The US on Friday broke its daily record for new COVID-19 infections as it reported 84,218 new cases due to outbreaks in virtually every part of the country, according to a Reuters tally.
The spike in cases came less than two weeks before the US presidential election on Nov. 3 and is hitting battleground states such as Ohio, Michigan, North Carolina, Pennsylvania and Wisconsin.
On Thursday, the US reported a near-record 76,195 new cases.
Photo: Reuters
The previous record was 77,299 new cases on July 16. At the time, hospitalizations for COVID-19 patients hit 47,000 and two weeks later deaths rose to an average of 1,200 per day.
Now, hospitalizations are more than 41,000 and deaths average nearly 800 per day.
Sixteen states had record one-day increases in new cases on Friday and 11 reported a record number of hospitalized COVID-19 patients.
Health experts have not pinpointed the reason for the rise, but have long warned that colder temperatures driving people inside, fatigue with COVID-19 precautions and students returning to schools and colleges could promote the spread of the virus.
The US has the most cases in the world at 8.5 million and the most fatalities with nearly 224,000 lives lost. It has reported over the past week an average of 60,000 new cases per day, the highest seven-day average since early August.
The Midwest has been the epicenter of the latest surge, but infections are rising nationwide.
The northeast reported an 83 percent increase in cases in the past month.
New cases have doubled in Connecticut, New Hampshire, Rhode Island and New Jersey in the past four weeks compared with the prior four weeks, according to a Reuters analysis.
Western states including Montana, New Mexico and Wyoming have reported a 200 percent increase in cases in the past four weeks when compared with the previous four weeks.
It has been “several months” since US President Donald Trump met with the White House coronavirus task force, said US National Institute of Allergy and Infectious Diseases Director Anthony Fauci, who has faced repeated criticism from the US president.
Fauci on Friday told MSNBC that the task force now meets about once a week, versus its daily gatherings early in the pandemic.
The team also holds a regular call with governors and its medical experts meet virtually as well, Fauci said.

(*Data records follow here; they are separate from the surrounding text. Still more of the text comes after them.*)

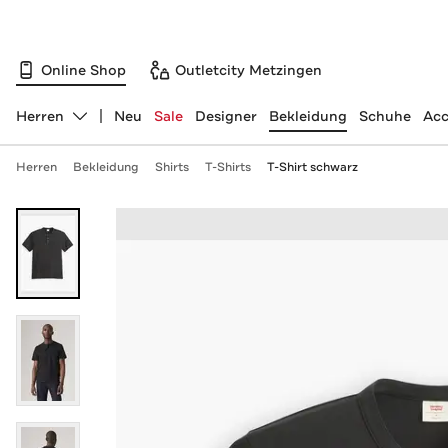
Online Shop
Outletcity Metzingen
Herren
Neu
Sale
Designer
Bekleidung
Schuhe
Acc
Abteilung ändern, ausgewählt:
Herren
Bekleidung
Shirts
T-Shirts
T-Shirt schwarz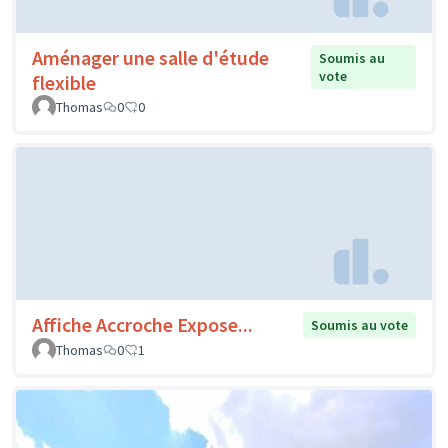
Aménager une salle d'étude
Soumis au
vote
flexible
Thomas
0
0
Affiche Accroche Expose...
Soumis au vote
Thomas
0
1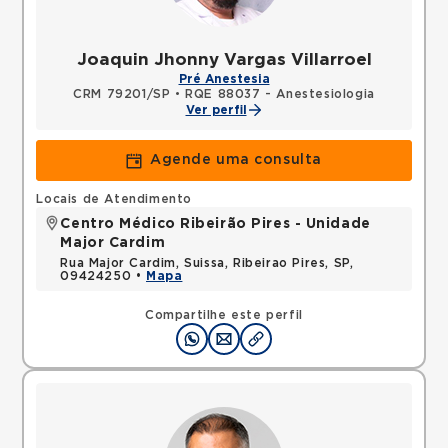
Joaquin Jhonny Vargas Villarroel
Pré Anestesia
CRM 79201/SP
•
RQE 88037 - Anestesiologia
Ver perfil
Agende uma consulta
Locais de Atendimento
Centro Médico Ribeirão Pires - Unidade
Major Cardim
Rua Major Cardim, Suissa, Ribeirao Pires, SP,
09424250 •
Mapa
Compartilhe este perfil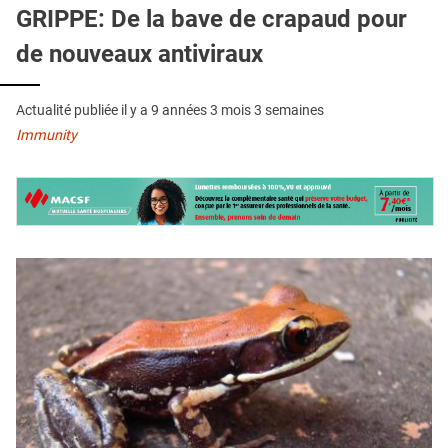
QUI SOMMES-NOUS ?
GRIPPE: De la bave de crapaud pour
de nouveaux antiviraux
PUBLICITÉ
CONDITIONS GÉNÉRALES
Actualité publiée il y a
9 années 3 mois 3 semaines
CONTACT
Immunity
CRÉDITS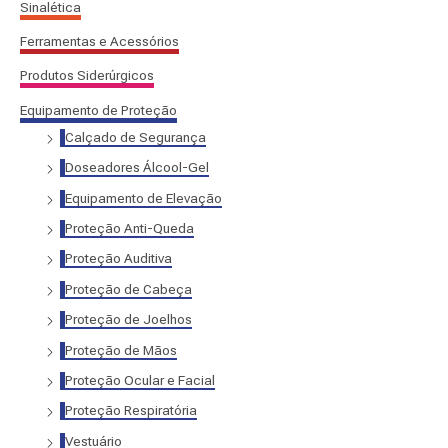
Sinalética
:
Ferramentas e Acessórios
Produtos Siderúrgicos
Equipamento de Proteção
Calçado de Segurança
Doseadores Álcool-Gel
Equipamento de Elevação
Proteção Anti-Queda
Proteção Auditiva
Proteção de Cabeça
Proteção de Joelhos
Proteção de Mãos
Proteção Ocular e Facial
Proteção Respiratória
Vestuário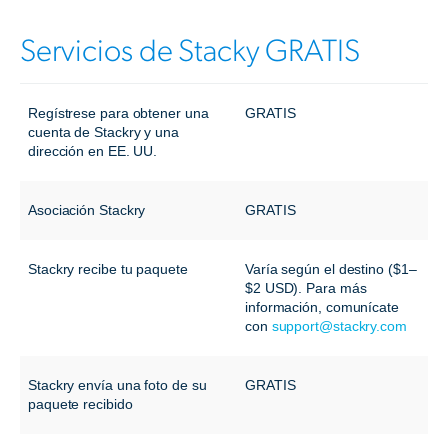
Servicios de Stacky GRATIS
Regístrese para obtener una
GRATIS
cuenta de Stackry y una
dirección en EE. UU.
Asociación Stackry
GRATIS
Stackry recibe tu paquete
Varía según el destino ($1–
$2 USD). Para más
información, comunícate
con
support@stackry.com
Stackry envía una foto de su
GRATIS
paquete recibido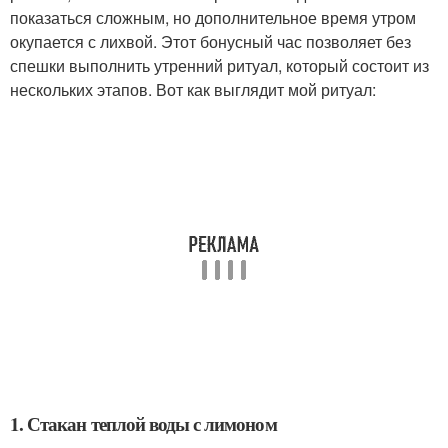
показаться сложным, но дополнительное время утром
окупается с лихвой. Этот бонусный час позволяет без
спешки выполнить утренний ритуал, который состоит из
нескольких этапов. Вот как выглядит мой ритуал:
1. Стакан теплой воды с лимоном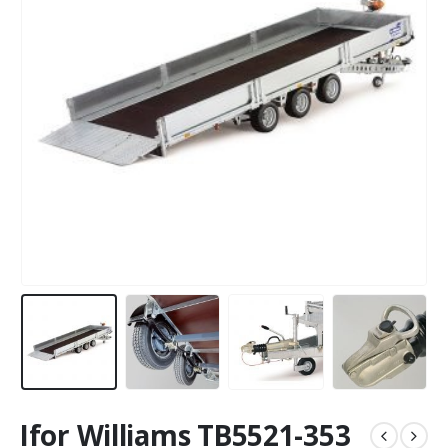
Ifor Williams TB5521-353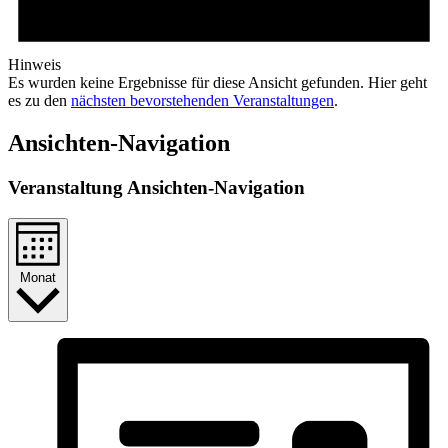
Hinweis
Es wurden keine Ergebnisse für diese Ansicht gefunden. Hier geht
es zu den
nächsten bevorstehenden Veranstaltungen
.
Ansichten-Navigation
Veranstaltung Ansichten-Navigation
Monat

However, Fauci said it had been “a while” since he had spoken with Trump directly about COVID-19 strategy, and that the US president is instead relying on White House adviser Scott Atlas, who has expressed skepticism about the benefit of wearing masks, urged the reopening of the country, and said it is preferable for young, healthy people to be exposed to the novel coronavirus.
“I definitely don’t have his ear as much as Scott Atlas right now, that has been a changing situation,” Fauci said.
“We certainly interact with the vice president at the task force meetings, and the vice president makes our feelings and what we talk about there known to the president,” he said.